Nos alinearon frente a las primeras puertas, que sumaban dieciocho por lado. A medida que nos desencadenaban, las grilletas de acero se incrustaban en las muñecas hasta dejar las manos y los antebrazos completamente insensibles, nos iban destinando a las celdas desocupadas.

 

Yo iba encadenado con Aldo Díaz y observábamos como el sargento distribuía a los detenidos, esperando quedar más o menos cercanos. Pero no fue así. A Aldo se lo llevaron a la treinta y cuatro, a mí me metieron en la ocho, después de desnudarnos y hacer una prolija revisión de nuestras ropas y cuerpo. En la puerta de la celda alcancé a ver un papel escrito que decía: “Artículo octavo, ley 17.798”.

 

Era una celda cuyos muros amarillos estaban cubiertos de juramentos de amor eterno, promesas a la madre y evocaciones a los hijos. El olor se hizo insoportable los primeros cinco minutos, después, ya no se sentía.

 

Cuando los gendarmes se fueron comenzó una impresionante serie de gritos que venían no sabía de dónde. Era una situación demencial, como si de pronto, de la nada, de los muros de esas celdas aparentemente vacías, emergieran centenares de voces llamando de un lado a otro, entremezcladas, agudas, graves, lastimeras, determinantes, insistentes, indagatorias, que de pronto llenaron todo el ámbito de la galería. Parecía un estadio en el que se juega el último minuto de la final y los equipos empatan aún.

 

De pronto se hizo un silencio y una voz, salida desde el fondo gritó: Quienes son los que llegaron? ¿Por qué vienen? Silencio. Insistió la voz: Los que llegaron, ¿por qué vienen?

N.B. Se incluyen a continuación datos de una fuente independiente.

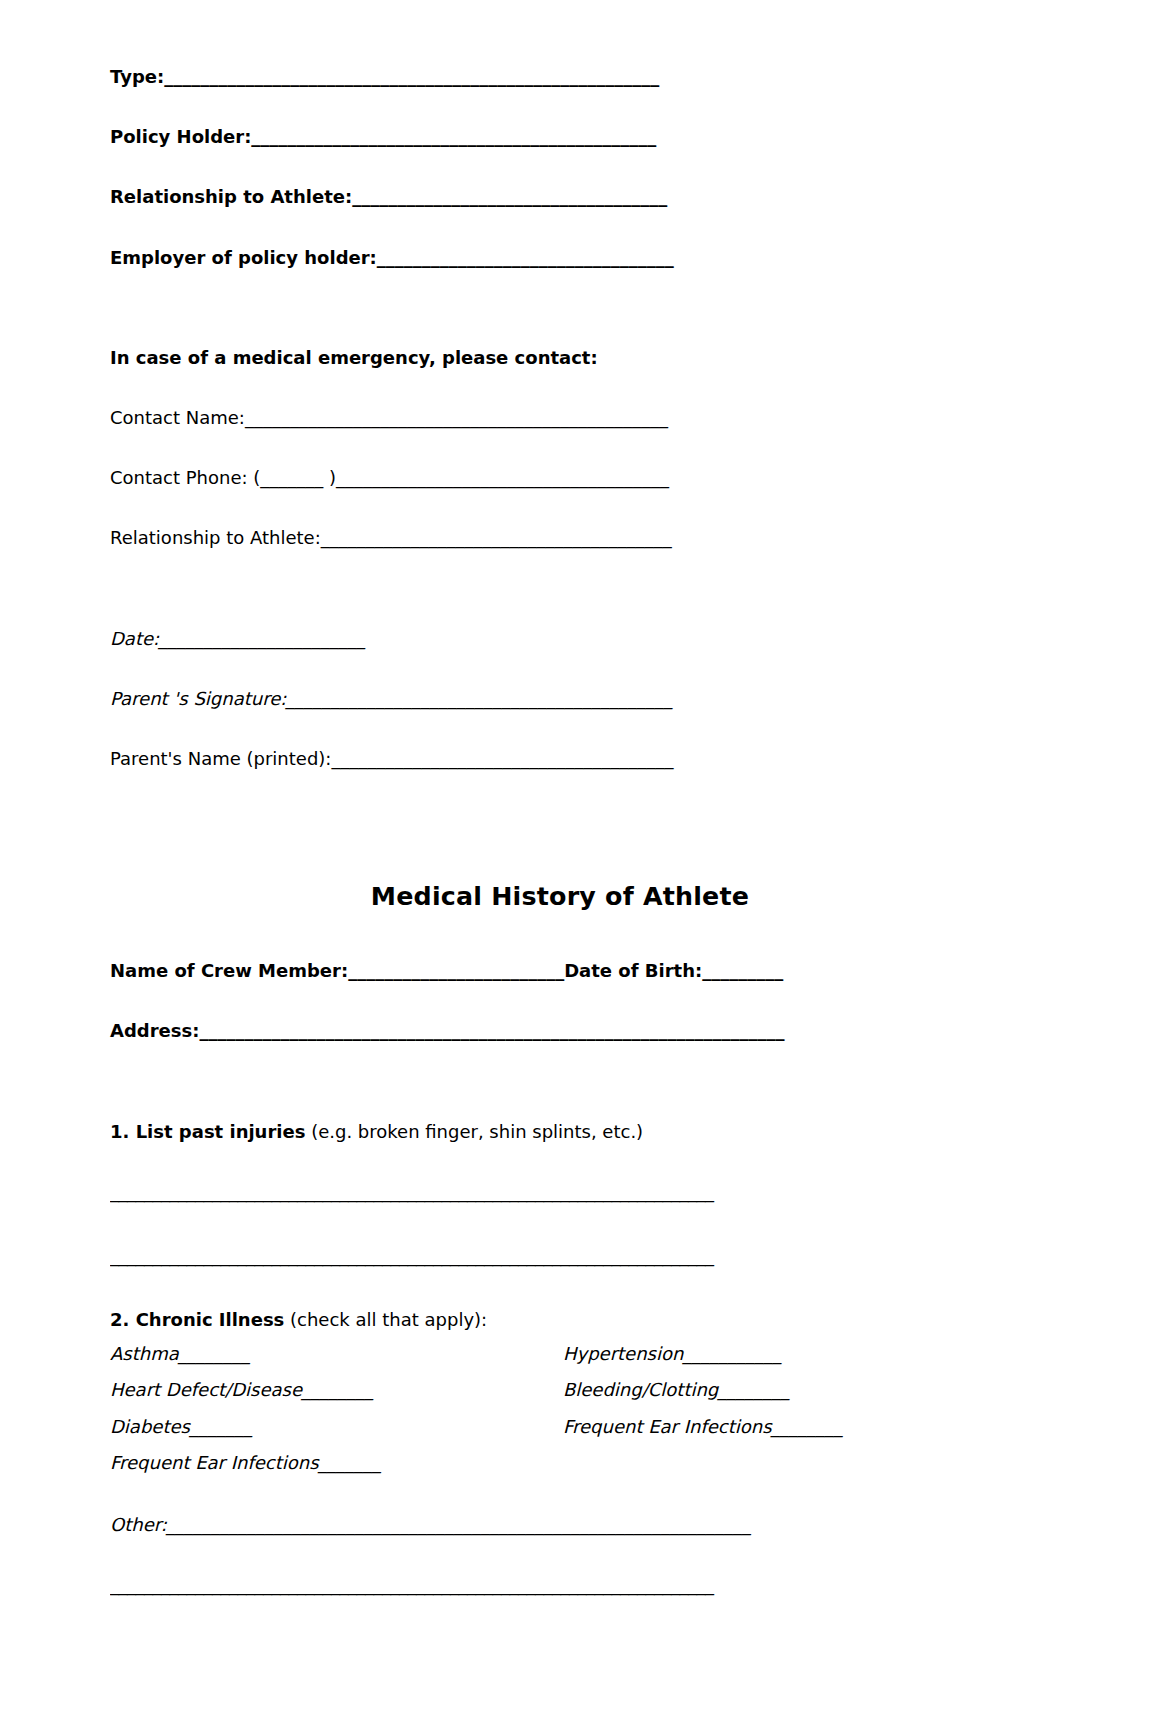Type:_______________________________________________________
Policy Holder:_____________________________________________
Relationship to Athlete:___________________________________
Employer of policy holder:_________________________________
In case of a medical emergency, please contact:
Contact Name:_______________________________________________
Contact Phone: (_______ )_____________________________________
Relationship to Athlete:_______________________________________
Date:_______________________
Parent 's Signature:___________________________________________
Parent's Name (printed):______________________________________
Medical History of Athlete
Name of Crew Member:________________________Date of Birth:_________
Address:_________________________________________________________________
1. List past injuries (e.g. broken finger, shin splints, etc.)
_______________________________________________________________________ _______________________________________________________________________
2. Chronic Illness (check all that apply):
| Asthma________ | Hypertension___________ |
| Heart Defect/Disease________ | Bleeding/Clotting________ |
| Diabetes_______ | Frequent Ear Infections________ |
| Frequent Ear Infections_______ |
Other:_________________________________________________________________
_______________________________________________________________________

Alguien, no sé si Aldo u otro del grupo que llegó con nosotros, gritó tímidamente: Somos presos políticos. ¿Son compañeros? Volvió a preguntar. Si, contestamos varias voces.

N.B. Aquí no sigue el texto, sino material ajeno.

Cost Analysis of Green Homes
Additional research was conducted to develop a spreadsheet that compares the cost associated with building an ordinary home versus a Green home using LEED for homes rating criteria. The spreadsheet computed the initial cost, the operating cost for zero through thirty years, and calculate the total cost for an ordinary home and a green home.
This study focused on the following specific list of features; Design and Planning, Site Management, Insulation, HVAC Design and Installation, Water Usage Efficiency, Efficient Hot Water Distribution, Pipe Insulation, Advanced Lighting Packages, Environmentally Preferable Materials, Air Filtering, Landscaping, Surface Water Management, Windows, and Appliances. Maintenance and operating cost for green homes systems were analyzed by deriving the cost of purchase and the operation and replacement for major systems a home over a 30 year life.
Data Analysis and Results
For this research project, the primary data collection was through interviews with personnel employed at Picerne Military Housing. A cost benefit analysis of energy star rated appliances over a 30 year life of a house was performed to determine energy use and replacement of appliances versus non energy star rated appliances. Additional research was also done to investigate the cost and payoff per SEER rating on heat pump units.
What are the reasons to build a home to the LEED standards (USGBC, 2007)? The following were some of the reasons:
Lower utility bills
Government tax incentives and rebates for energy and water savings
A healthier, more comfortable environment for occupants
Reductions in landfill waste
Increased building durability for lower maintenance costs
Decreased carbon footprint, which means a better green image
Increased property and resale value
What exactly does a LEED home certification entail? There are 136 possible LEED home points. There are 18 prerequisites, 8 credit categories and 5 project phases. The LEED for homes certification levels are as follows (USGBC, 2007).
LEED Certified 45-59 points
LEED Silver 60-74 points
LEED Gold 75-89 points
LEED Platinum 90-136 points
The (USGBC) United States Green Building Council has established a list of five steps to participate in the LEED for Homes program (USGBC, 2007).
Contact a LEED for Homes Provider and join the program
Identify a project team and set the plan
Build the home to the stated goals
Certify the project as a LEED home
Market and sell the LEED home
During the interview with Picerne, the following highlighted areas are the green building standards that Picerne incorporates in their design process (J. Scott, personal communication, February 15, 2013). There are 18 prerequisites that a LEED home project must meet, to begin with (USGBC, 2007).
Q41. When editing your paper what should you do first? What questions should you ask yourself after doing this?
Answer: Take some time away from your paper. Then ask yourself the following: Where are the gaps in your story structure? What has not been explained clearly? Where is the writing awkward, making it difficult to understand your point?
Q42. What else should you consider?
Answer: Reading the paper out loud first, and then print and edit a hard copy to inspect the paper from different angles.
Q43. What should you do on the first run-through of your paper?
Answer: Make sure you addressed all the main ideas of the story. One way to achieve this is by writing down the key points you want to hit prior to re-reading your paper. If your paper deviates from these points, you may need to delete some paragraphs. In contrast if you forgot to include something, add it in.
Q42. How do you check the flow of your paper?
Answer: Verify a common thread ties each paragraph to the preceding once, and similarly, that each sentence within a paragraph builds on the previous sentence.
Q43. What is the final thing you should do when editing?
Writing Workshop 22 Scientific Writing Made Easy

Y el entrevero de voces que siguió a continuación no me permitió entender lo que decían, pero muchas eran de bienvenidas y de sugerencias para pasar la incomunicación.

 

El que preguntaba era el Rucio Molina, que estaba incomunicado junto con sus compañeros hacía tiempo y al que sacaban entre ocho o diez gendarmes, de vez en cuando. En esos casos, el Rucio, salía gritando que ahí nadie se rendía, que seguíamos resistiendo y daba fuerzas y ánimos a los que quedábamos, mientras los gendarmes lo golpeaban para que se callara.

 

Horas después, ruidos de cadenas y puertas nos avisaban que el Rucio volvía de los interrogatorios, y no más llegaba comenzaba a subir el ánimo de todos los que estábamos ahí, en silencio, rumiando la incomunicación, desconectados del mundo, desorientados por completo y con mucho miedo.

 

“Ya compañeros, arriba ese ánimo, aquí nadie está rendido, vamos compañeros, no bajar la guardia”. Y comenzaba a cantar la Joven Guardia, y en un segundo todos cantábamos con todo lo que nos daba la voz, mientras el sargento amenazaba con las penas del infierno si no nos callábamos, pero seguíamos cantando todas las canciones que nos sabíamos, cada uno desde su celda, hasta cansarnos.

 

Un día se hizo la primera peña. El que la dirigía era el mismo Rucio Molina. Cada uno inscribía, a gritos el tema que interpretaría, y cuando le llegaba su turno, cantaba, desde la soledad ya no tan sola de su celda, para el resto de sus compañeros. Así fue que apareció la canción favorita de las innumerables peñas que se harían hasta cuando, quince días después, nos levantaran la incomunicación y nos bajaran a la Calle Cinco.

 

Rafael Pascual interpretaba de maravillas “La gota de rocío”, y un coro magnífico, más alto que el cielo, más dulce que la miel, más libre que el viento, le respondía con un murmullo fantástico para complementar esa canción de Silvio Rodríguez, que tenía la virtud maravillosa de sacarnos por sobre los barrotes, las puertas, y los miedos, mientras Rafael seguía: “del cielo se cayó”, y el coro de gente incomunicada, encarcelada, torturada, pero que no se rendía, se sostenía en ese murmullo dulce, y luego Rafael: y en ella el amor mío la carita se lavó….

 

Hasta donde he vivido, esa ha sido la mejor canción de Silvio que jamás escuché y canté.